Sun Directory compresses data for better performance !
By Ludo on Jan 22, 2010
Sun Directory Server Enterprise Edition 7.0 was released last November, and in the December timeframe Brad Diggs and Wajih Ahmed, both Principal Field Technologists and big experts in Directory Services, backed with engineers from the Directory engineering team and Mr Benchmark, put the product on the test bench to evaluate its performance and scalability with Sun new hardware and especially the new F-20 PCIe flash drives (see also what Mr Benchmark says about the F-20).
Brad's first article describes how much Directory Server 7 entry compression rocks, "extending search performance by more than 50% through increased caching potential". Brad provides details of his findings and gives the commands to run to get the benefits of DSEE 7 in your deployment.
The entry compression feature is also available in the technology that will power future versions of Sun Directory Enterprise Edition: the OpenDS project. In OpenDS, there are 2 options to reduce the size of entries stored in the database. The first one is called entry compaction, and it's enabled by default. The entry compaction feature removes all references to attribute names and replace them with small identifiers. The second option is actually entry compression which will use the popular ZLib algorithm.
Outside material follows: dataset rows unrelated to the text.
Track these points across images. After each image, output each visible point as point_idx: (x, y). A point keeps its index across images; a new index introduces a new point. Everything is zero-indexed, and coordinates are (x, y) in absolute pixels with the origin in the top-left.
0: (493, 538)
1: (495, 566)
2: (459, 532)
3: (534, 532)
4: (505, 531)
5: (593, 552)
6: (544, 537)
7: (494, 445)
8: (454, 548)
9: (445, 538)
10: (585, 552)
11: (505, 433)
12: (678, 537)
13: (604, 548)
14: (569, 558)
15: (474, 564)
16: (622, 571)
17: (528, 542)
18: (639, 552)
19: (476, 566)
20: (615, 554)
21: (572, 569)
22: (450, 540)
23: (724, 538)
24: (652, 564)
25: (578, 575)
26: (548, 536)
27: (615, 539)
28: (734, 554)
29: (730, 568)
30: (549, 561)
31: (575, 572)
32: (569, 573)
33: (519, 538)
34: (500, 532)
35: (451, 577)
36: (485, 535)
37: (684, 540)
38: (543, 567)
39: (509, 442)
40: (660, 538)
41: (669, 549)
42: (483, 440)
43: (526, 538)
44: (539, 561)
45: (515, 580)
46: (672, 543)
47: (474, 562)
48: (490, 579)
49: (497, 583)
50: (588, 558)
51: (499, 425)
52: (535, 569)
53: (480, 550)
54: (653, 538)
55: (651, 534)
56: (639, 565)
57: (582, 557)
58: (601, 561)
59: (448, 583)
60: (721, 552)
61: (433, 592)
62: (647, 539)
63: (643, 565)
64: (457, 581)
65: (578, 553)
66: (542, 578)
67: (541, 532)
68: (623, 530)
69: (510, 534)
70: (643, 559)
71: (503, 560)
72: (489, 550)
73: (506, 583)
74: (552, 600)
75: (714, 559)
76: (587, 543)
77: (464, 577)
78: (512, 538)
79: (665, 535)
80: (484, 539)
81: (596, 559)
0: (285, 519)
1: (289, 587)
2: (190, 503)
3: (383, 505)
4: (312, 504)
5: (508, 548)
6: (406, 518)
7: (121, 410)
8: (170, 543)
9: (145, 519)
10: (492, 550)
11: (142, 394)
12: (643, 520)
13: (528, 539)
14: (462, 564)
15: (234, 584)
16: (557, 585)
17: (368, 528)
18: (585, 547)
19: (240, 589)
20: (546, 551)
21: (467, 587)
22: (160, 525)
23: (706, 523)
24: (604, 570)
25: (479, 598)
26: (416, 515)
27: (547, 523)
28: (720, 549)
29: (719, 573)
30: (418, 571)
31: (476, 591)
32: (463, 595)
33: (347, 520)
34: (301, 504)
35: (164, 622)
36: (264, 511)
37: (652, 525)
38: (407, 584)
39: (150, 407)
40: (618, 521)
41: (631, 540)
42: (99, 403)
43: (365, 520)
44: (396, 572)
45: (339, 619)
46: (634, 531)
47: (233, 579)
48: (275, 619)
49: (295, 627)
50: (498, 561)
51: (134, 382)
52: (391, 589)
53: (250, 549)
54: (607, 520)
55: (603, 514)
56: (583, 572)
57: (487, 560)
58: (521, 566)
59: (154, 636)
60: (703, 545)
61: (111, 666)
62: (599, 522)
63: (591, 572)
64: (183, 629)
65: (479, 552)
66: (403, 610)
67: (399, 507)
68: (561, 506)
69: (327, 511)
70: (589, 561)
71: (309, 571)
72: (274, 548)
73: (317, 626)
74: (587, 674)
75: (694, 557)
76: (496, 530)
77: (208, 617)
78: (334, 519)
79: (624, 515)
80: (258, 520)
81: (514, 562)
This option is not activated by default, but it's just a command away :
<OPENDS_HOME>/bin/dsconfig -X -p 4444 -h localhost -D cn=Directory\\ manager\\
-w password -n set-backend-prop \\
--backend-name userRoot --set entries-compressed:true
Below is the dsconfig usage for disabling entry compaction with OpenDS:
<OPENDS_HOME>/bin/dsconfig -X -p 4444 -h localhost -D cn=directory\\ manager\\
-w password -n set-backend-prop \\
--backend-name backend --set compact-encoding:false
Here's a table that compares the size of the databases of OpenDS 2.2.0 with no compat encoding, with it (default settings) and with compression enabled. The table compares the size of the entry record within the database as well as the overall size of the database which also includes indexes (default OpenDS settings).
|Entry Count||LDIF Entry Size||Uncompacted Entry Size||Compacted Entry Size||Compressed Entry Size||Uncompacted DB Size||Compacted DB Size||Compressed DB Size|
|100K||599 b||645 b||481 b||361 b||178.8 MB||163.20 MB||151.65 MB|
|1M||603 b||649 b||485 b||364 b||1,515 MB||1,358 MB||1,243 MB|
|10M||607 b||653 b||490 b||363 b||13,973 MB||12,416 MB||11,188 MB|
The percentages are computed from the reference value which is the default i.e. compacted. A negative value means an increased size, a positive one means a reduced size.
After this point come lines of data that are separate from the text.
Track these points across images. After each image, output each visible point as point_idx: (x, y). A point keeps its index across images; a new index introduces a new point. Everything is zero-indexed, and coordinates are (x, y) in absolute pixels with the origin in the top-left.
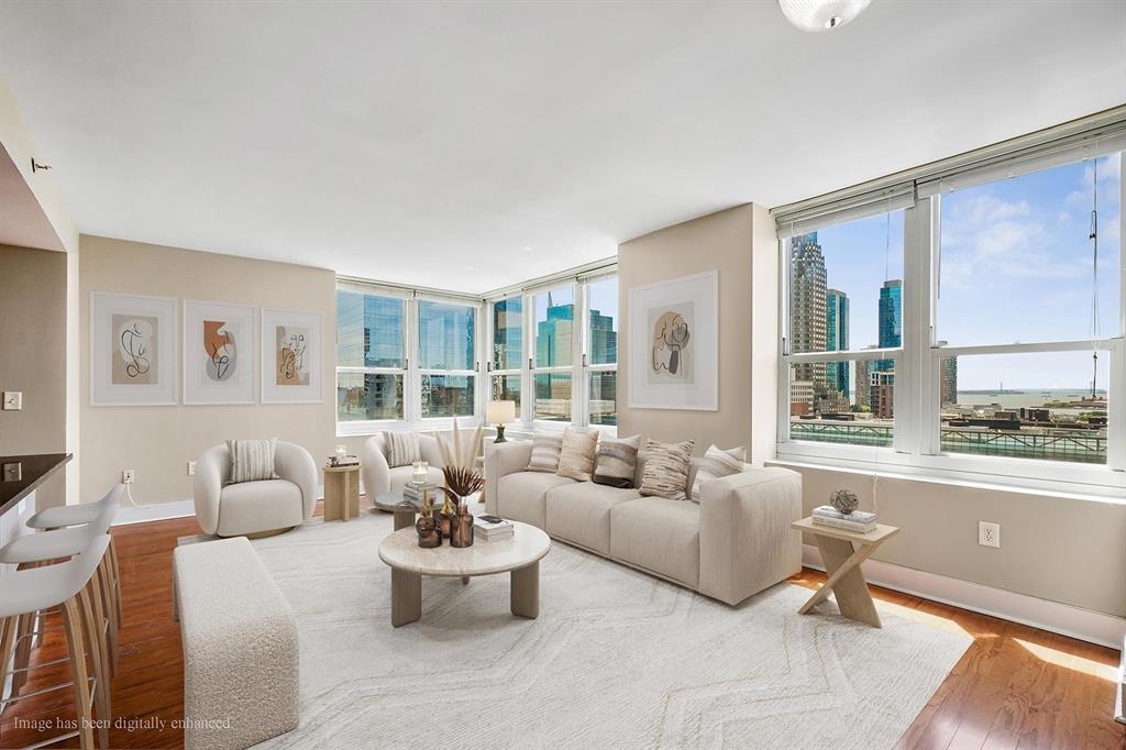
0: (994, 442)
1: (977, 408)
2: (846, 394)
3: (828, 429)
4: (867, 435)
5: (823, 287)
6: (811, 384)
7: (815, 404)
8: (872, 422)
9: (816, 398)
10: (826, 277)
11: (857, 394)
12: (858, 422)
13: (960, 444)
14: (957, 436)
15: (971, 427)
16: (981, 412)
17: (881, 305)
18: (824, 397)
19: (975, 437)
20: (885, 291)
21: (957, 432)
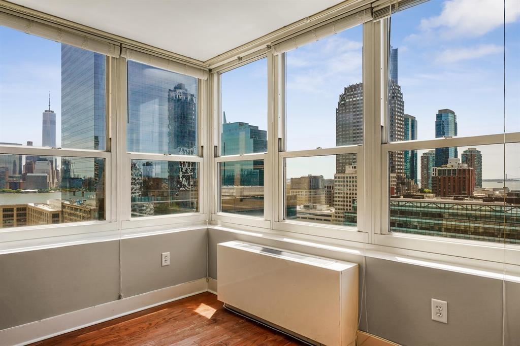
0: (510, 212)
1: (495, 190)
2: (416, 181)
3: (407, 204)
4: (432, 208)
5: (402, 113)
6: (395, 175)
7: (397, 188)
8: (435, 200)
9: (398, 184)
10: (403, 106)
11: (422, 182)
12: (427, 199)
13: (489, 213)
14: (488, 208)
15: (496, 202)
16: (497, 192)
17: (437, 125)
18: (403, 184)
19: (498, 209)
20: (439, 116)
21: (488, 206)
The second table compares the import times for the 3 different modes for storing entries, for the 3 sample data files.
|100K||21 s||21 s||22 s|
|1M||106 s||107 s||112 s|
|10M||1006 s||1009 s||1101 s|
Note: in this table, negative numbers represent increase in time required to import compared to the default settings.
Enabling compression does result in a smaller disk use with that sample data (fully random values), but does come with a performance penalty at least at import time, less than 10% but the penalty increases with the amount of entries. If you've read Brad's article on DSEE entry compression, you understand that the smaller the entries in the database, the more can be potentially cached in the Database Cache and the better the overall performances are. So if your entries are quite large, contain values that are strings, you should consider enabling the entry compression with OpenDS.
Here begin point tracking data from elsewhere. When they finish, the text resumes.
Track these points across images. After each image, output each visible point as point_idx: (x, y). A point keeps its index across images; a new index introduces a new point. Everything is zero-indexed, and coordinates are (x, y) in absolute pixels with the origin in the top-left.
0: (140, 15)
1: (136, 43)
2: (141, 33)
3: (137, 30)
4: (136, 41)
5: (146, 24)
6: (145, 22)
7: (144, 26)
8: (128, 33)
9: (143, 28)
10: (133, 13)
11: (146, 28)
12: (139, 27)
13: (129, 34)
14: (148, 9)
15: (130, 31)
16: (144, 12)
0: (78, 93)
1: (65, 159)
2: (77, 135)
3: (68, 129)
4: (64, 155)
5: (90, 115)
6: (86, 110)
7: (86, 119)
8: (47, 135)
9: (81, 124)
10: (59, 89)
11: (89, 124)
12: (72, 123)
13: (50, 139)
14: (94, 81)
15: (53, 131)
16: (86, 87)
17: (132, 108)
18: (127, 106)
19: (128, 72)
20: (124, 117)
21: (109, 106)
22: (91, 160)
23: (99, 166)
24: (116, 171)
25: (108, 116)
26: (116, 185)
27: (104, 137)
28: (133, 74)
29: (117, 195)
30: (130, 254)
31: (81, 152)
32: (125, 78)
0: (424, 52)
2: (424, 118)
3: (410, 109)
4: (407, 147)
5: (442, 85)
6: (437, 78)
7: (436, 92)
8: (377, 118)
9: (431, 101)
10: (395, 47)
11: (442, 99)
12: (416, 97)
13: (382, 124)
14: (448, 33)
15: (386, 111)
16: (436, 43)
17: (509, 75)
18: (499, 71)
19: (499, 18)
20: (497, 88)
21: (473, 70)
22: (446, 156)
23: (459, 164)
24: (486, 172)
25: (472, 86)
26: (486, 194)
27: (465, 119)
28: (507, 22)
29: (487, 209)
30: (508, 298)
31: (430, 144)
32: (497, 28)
Changing from the default mode (compacted) to uncompacted mode does not give any real advantage in performance, but does increase the disk space usage, so I do not see the value of changing these settings in OpenDS.
Anyway, the benefits of having compact entries in the database are available today with Sun Directory Server Enterprise Edition 7 and Sun OpenDS Standard Edition 2.2, and are helping customers to reduce the overall cost of ownership of the directory services.